◆ Recorded data:
--------
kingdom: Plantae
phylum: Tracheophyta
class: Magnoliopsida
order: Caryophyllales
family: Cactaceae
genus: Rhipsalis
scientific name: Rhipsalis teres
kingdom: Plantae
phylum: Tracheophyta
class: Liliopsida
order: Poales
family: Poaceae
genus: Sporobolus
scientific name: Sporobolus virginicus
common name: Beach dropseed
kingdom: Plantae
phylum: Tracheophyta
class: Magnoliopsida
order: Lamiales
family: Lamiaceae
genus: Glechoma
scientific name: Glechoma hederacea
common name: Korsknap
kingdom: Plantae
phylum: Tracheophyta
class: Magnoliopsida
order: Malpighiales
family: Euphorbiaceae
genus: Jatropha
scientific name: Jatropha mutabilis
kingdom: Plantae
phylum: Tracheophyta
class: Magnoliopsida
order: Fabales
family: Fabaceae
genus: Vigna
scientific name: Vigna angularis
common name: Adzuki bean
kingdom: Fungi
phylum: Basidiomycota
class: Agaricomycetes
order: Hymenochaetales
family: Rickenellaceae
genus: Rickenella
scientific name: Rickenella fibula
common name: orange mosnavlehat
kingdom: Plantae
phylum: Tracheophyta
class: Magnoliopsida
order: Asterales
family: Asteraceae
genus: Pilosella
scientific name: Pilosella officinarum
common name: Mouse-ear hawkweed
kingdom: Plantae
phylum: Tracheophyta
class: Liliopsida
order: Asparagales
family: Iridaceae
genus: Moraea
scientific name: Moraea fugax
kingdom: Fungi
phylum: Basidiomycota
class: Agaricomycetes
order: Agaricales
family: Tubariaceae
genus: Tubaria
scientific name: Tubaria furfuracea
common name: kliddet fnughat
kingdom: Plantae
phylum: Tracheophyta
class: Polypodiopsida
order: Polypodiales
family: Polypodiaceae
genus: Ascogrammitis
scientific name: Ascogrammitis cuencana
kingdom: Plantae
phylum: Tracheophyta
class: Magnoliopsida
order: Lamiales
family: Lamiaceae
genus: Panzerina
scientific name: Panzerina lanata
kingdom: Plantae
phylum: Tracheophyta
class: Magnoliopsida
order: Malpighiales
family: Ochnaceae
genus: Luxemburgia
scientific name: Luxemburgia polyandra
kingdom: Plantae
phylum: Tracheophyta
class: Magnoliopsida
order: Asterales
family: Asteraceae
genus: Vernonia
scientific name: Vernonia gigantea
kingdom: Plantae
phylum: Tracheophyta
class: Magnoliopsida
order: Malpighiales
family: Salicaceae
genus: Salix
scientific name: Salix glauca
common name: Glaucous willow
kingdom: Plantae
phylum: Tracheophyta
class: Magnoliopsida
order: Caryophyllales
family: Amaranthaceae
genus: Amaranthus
--------
◆ What the task asks:
Render the data above as a Markdown table with two columns, Row and Entry, giving each line its number in order and leaving out any blank lines.

◆ Exercise solution:
| Row | Entry |
|---|---|
| 1 | kingdom: Plantae |
| 2 | phylum: Tracheophyta |
| 3 | class: Magnoliopsida |
| 4 | order: Caryophyllales |
| 5 | family: Cactaceae |
| 6 | genus: Rhipsalis |
| 7 | scientific name: Rhipsalis teres |
| 8 | kingdom: Plantae |
| 9 | phylum: Tracheophyta |
| 10 | class: Liliopsida |
| 11 | order: Poales |
| 12 | family: Poaceae |
| 13 | genus: Sporobolus |
| 14 | scientific name: Sporobolus virginicus |
| 15 | common name: Beach dropseed |
| 16 | kingdom: Plantae |
| 17 | phylum: Tracheophyta |
| 18 | class: Magnoliopsida |
| 19 | order: Lamiales |
| 20 | family: Lamiaceae |
| 21 | genus: Glechoma |
| 22 | scientific name: Glechoma hederacea |
| 23 | common name: Korsknap |
| 24 | kingdom: Plantae |
| 25 | phylum: Tracheophyta |
| 26 | class: Magnoliopsida |
| 27 | order: Malpighiales |
| 28 | family: Euphorbiaceae |
| 29 | genus: Jatropha |
| 30 | scientific name: Jatropha mutabilis |
| 31 | kingdom: Plantae |
| 32 | phylum: Tracheophyta |
| 33 | class: Magnoliopsida |
| 34 | order: Fabales |
| 35 | family: Fabaceae |
| 36 | genus: Vigna |
| 37 | scientific name: Vigna angularis |
| 38 | common name: Adzuki bean |
| 39 | kingdom: Fungi |
| 40 | phylum: Basidiomycota |
| 41 | class: Agaricomycetes |
| 42 | order: Hymenochaetales |
| 43 | family: Rickenellaceae |
| 44 | genus: Rickenella |
| 45 | scientific name: Rickenella fibula |
| 46 | common name: orange mosnavlehat |
| 47 | kingdom: Plantae |
| 48 | phylum: Tracheophyta |
| 49 | class: Magnoliopsida |
| 50 | order: Asterales |
| 51 | family: Asteraceae |
| 52 | genus: Pilosella |
| 53 | scientific name: Pilosella officinarum |
| 54 | common name: Mouse-ear hawkweed |
| 55 | kingdom: Plantae |
| 56 | phylum: Tracheophyta |
| 57 | class: Liliopsida |
| 58 | order: Asparagales |
| 59 | family: Iridaceae |
| 60 | genus: Moraea |
| 61 | scientific name: Moraea fugax |
| 62 | kingdom: Fungi |
| 63 | phylum: Basidiomycota |
| 64 | class: Agaricomycetes |
| 65 | order: Agaricales |
| 66 | family: Tubariaceae |
| 67 | genus: Tubaria |
| 68 | scientific name: Tubaria furfuracea |
| 69 | common name: kliddet fnughat |
| 70 | kingdom: Plantae |
| 71 | phylum: Tracheophyta |
| 72 | class: Polypodiopsida |
| 73 | order: Polypodiales |
| 74 | family: Polypodiaceae |
| 75 | genus: Ascogrammitis |
| 76 | scientific name: Ascogrammitis cuencana |
| 77 | kingdom: Plantae |
| 78 | phylum: Tracheophyta |
| 79 | class: Magnoliopsida |
| 80 | order: Lamiales |
| 81 | family: Lamiaceae |
| 82 | genus: Panzerina |
| 83 | scientific name: Panzerina lanata |
| 84 | kingdom: Plantae |
| 85 | phylum: Tracheophyta |
| 86 | class: Magnoliopsida |
| 87 | order: Malpighiales |
| 88 | family: Ochnaceae |
| 89 | genus: Luxemburgia |
| 90 | scientific name: Luxemburgia polyandra |
| 91 | kingdom: Plantae |
| 92 | phylum: Tracheophyta |
| 93 | class: Magnoliopsida |
| 94 | order: Asterales |
| 95 | family: Asteraceae |
| 96 | genus: Vernonia |
| 97 | scientific name: Vernonia gigantea |
| 98 | kingdom: Plantae |
| 99 | phylum: Tracheophyta |
| 100 | class: Magnoliopsida |
| 101 | order: Malpighiales |
| 102 | family: Salicaceae |
| 103 | genus: Salix |
| 104 | scientific name: Salix glauca |
| 105 | common name: Glaucous willow |
| 106 | kingdom: Plantae |
| 107 | phylum: Tracheophyta |
| 108 | class: Magnoliopsida |
| 109 | order: Caryophyllales |
| 110 | family: Amaranthaceae |
| 111 | genus: Amaranthus |